После школы, после классных комнат очутиться среди такого раздолья!.. Это та степь, где человек с герлыгой еще недавно был как царь, где элеватор, что виден на горизонте, кажется совсем близким, хотя до него два дня ходьбы; это край равнин необозримых, где природа развернулась широко, привольно, с океанским размахом… Зеленые валы посадок. Темные далекие скирды, что, будто головы китов, на протяжении дня будут выныривать из океана марева. Чабан на краю неба… А дальше, на север — хлеба и хлеба, смуглая густая пшеница, радующая своим полным колосом глаза старшеклассников.

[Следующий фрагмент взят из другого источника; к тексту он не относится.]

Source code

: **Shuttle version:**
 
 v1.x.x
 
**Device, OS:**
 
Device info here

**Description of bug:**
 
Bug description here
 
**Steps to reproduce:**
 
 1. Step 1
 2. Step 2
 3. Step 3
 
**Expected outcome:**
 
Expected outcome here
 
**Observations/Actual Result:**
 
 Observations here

Более двадцати тысяч гектаров земли в одном хозяйстве, тридцать тысяч тонкорунных овец бродят отарами по степным отделениям — такие здесь масштабы, такие просторы. Бывает, летом дождь над одним отделением пройдет, а над другим его в тот день и не видели, только детвора попрыгает на дороге в пыли, покричит в небо: «Дождик, дождик, пуще!» Когда-то на таких просторах могло бы разместиться целое княжество, а сейчас все это одно трудовое чабанско-земледельческое хозяйство, и руководят им такие, как мать Виталия, депутат и председатель рабочкома, да вечно озабоченные управляющие отделениями, да гроза их — директор совхоза Пахом Хрисанфович, поджарый, страдающий язвой желудка человек, который и днем сидит в своем кабинете при свете лампы, как Диоген в бочке, ибо окна снаружи заслоняет зелеными лапами широколистый веселый виноград. На стене у директора карта совхозных земель, что вытянулись сапогом на десятки километров от моря в глубину материка, и когда Пахом Хрисанфович показывает приезжему этот сапог на карте, то не забывает добавить:
— Видите, мы по форме как Италия.
Италия не Италия, а простор такой, что петь хочется, и песня вот уже сама собой взметнулась над мчащейся машиной с десятиклассниками.
Поют все, кроме Лины Яцубы, дочери майора-отставника, которая сравнительно недавно в их школе и то ли еще не знает всех здешних песен, то ли у нее какие-то нелады дома, потому что под глазами у Лины синева, как если бы она плакала всю ночь. Когда Лина не в духе, ее лучше не трогать — пускай сидит себе нелюдимкой в самом углу кузова и созерцает степь.